Returning to the equation 𝑟 = 𝑎 + 𝑏𝑔, uncertainty in the discount rate is closely tied to uncertainty in economic growth, at a rate determined by the value 𝑏: higher or lower values of 𝑏 imply higher or lower degrees of uncertainty in the discount rate. Recent research has presented evidence for uncertainty in both the left-hand side of this equation (interest rate uncertainty) and the right-hand side (growth uncertainty).
In particular, we calculate the parameter values that reconcile these two sources of evidence. For example, the 𝑎 and 𝑏 values of 0.2% and 1.24, respectively, when applied to the growth data from the RFF socioeconomic projections in a forthcoming Brookings paper, delivers a particular term structure of discount rates: a near-term effective discount rate that starts at 2% and reflects the uncertainty about that rate going into the future. The shape of this term structure is consistent with the behavior of interest rates. This leads to an effective discount rate (the technical term is the “certainty-equivalent rate”) that declines over time (Figure 1) and stays consistent with empirically estimated term structures from recent macrofinance research. Note that in application, however, the specific rate used for discounting future impacts would depend on a particular scenario, rather than being set as a fixed declining path.
This new work provides a set of descriptively driven discounting parameters that the US government can use, and it is directly responsive to the NASEM recommendations on discounting. In addition, our new work and our forthcoming article in the Brookings Papers on Economic Activity series demonstrate that incorporating this empirically driven relationship between economic growth and the discount rate is crucial when estimating the SCC amid uncertain economic growth.
All told, our proposed approach to discounting includes three components:
- Focus discounting on an updated, lower consumption rate of interest.
- For long-term decisions such as climate change and the SCC, incorporate uncertainty in the discount rate by using a discounting framework that links the discount rate to future economic growth.
- Apply a shadow price of capital to investment impacts instead of discounting benefits at an investment rate of return. In a simplified, conservative sensitivity case, apply a 1.2 shadow price of capital to regulatory costs.

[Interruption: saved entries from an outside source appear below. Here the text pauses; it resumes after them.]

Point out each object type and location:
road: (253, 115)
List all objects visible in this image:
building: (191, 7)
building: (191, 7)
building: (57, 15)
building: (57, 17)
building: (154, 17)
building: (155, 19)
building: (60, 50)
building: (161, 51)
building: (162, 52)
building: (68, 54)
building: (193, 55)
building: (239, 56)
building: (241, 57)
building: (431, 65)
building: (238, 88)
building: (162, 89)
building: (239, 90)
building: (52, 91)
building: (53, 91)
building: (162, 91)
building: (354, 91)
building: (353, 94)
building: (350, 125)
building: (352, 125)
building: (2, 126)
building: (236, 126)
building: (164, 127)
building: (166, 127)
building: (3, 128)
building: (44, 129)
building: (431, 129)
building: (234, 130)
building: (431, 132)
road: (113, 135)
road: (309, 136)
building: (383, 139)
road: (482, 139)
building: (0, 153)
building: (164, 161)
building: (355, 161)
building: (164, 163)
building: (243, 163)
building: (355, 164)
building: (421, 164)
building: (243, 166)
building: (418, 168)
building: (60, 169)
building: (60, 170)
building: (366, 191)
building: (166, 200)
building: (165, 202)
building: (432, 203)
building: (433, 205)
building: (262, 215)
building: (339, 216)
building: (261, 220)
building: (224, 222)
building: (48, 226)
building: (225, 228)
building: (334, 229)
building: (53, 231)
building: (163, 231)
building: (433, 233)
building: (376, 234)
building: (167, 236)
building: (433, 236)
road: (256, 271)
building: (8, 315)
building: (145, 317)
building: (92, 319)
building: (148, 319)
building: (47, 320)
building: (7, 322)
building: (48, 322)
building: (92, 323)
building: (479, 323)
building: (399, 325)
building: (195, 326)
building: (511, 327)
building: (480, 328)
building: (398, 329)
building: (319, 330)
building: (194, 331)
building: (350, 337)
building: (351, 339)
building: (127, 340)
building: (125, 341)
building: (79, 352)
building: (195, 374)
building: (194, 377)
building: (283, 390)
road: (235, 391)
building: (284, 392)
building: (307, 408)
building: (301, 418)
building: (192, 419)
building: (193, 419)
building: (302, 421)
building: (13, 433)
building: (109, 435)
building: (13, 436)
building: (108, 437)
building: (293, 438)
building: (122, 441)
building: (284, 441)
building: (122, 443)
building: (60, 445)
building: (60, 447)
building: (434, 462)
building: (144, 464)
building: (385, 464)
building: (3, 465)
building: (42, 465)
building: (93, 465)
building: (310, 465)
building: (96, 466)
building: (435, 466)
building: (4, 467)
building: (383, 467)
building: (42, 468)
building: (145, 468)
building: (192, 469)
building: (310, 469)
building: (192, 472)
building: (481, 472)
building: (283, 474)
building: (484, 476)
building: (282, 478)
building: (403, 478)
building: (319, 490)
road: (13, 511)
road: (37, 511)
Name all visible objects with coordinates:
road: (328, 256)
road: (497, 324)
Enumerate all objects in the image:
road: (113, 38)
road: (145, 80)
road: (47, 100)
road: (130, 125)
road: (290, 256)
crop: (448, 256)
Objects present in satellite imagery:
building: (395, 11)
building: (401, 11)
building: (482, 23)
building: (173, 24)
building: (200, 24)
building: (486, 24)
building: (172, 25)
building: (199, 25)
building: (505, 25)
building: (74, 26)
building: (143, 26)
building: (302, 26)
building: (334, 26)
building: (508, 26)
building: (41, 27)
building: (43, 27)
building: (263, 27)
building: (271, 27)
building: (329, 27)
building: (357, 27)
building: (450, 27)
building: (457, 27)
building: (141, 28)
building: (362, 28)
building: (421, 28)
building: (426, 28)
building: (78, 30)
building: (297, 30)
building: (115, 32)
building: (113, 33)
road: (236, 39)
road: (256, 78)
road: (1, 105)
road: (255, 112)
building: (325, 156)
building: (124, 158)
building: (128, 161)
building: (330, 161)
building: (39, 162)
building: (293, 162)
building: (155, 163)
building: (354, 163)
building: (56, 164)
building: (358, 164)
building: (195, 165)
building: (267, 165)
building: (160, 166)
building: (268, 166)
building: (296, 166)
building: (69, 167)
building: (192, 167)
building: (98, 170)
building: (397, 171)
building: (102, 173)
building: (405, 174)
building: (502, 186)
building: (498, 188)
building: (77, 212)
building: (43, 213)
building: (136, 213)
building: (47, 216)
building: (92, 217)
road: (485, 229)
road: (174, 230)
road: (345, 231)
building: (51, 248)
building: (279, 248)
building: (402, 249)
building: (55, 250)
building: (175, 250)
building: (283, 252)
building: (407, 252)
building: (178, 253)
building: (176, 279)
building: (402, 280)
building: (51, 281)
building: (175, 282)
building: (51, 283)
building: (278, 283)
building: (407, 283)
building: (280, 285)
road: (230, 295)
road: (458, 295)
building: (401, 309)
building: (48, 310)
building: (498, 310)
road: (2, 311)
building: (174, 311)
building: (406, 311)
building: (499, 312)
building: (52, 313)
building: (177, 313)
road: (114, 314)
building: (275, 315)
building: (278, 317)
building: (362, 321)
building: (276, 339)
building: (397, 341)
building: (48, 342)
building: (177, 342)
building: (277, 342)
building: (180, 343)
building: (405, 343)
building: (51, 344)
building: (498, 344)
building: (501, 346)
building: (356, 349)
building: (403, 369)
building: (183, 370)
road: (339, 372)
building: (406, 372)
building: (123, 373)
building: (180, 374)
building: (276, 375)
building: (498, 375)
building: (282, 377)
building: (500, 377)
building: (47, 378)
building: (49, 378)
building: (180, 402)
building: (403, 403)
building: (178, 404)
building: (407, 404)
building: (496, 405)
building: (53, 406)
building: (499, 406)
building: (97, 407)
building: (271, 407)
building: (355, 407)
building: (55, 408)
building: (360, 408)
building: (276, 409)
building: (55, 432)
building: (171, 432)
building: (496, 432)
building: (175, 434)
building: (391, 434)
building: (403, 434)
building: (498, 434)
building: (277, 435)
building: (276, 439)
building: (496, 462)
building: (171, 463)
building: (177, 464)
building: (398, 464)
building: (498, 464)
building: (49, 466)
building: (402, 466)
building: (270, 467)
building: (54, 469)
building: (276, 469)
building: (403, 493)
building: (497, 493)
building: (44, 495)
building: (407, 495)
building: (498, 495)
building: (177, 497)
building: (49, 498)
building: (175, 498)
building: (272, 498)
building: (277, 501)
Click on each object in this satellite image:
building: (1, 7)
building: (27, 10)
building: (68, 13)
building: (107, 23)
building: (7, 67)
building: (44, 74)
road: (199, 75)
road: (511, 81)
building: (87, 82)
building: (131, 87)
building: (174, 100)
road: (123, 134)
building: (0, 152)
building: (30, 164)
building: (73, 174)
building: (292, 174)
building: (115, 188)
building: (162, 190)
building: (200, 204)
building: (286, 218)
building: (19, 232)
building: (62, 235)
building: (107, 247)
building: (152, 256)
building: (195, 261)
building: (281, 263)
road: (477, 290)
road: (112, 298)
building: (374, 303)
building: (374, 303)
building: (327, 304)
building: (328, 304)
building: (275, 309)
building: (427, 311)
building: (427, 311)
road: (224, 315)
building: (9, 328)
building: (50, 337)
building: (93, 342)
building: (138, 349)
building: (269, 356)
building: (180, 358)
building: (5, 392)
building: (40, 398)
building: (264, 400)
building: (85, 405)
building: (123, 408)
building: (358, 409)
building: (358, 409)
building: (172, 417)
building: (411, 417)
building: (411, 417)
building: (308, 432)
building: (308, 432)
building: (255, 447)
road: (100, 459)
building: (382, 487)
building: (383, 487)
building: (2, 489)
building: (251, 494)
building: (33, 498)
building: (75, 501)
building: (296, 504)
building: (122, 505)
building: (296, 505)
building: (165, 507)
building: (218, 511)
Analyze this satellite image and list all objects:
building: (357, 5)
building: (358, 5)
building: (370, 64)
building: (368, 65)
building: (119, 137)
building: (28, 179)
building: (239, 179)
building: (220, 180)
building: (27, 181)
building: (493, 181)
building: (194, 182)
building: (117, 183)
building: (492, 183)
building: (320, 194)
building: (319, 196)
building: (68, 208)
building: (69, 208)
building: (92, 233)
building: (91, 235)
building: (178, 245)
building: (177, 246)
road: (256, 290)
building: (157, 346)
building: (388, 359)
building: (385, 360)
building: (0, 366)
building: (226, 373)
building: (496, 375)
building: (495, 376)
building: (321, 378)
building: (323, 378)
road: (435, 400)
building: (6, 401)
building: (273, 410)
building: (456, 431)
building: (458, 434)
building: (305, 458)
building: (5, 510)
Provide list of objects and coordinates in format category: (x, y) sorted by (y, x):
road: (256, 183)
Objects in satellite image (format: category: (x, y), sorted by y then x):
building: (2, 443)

This last sensitivity analysis, the third item in the list above, does not relate specifically to the SCC, and would be implemented generally in benefit-cost analysis. By using a shadow price of capital approach, benefit-cost analysis can address concerns about capital impacts, hew more closely to longstanding economic guidance, and avoid substantially undervaluing future benefits. Each of these advances in the approach to discounting could be incorporated in a revision to the OMB’s Circular A-4, with relevance to both SCC estimation and other contexts. This integrated approach to discounting would harmonize SCC discounting and broader US government guidance on benefit-cost analysis while allowing the US government to update its treatment of the discount rate to reflect the best available science.
A summary of the research efforts that have informed this article will be published in the Brookings Papers on Economic Activity series.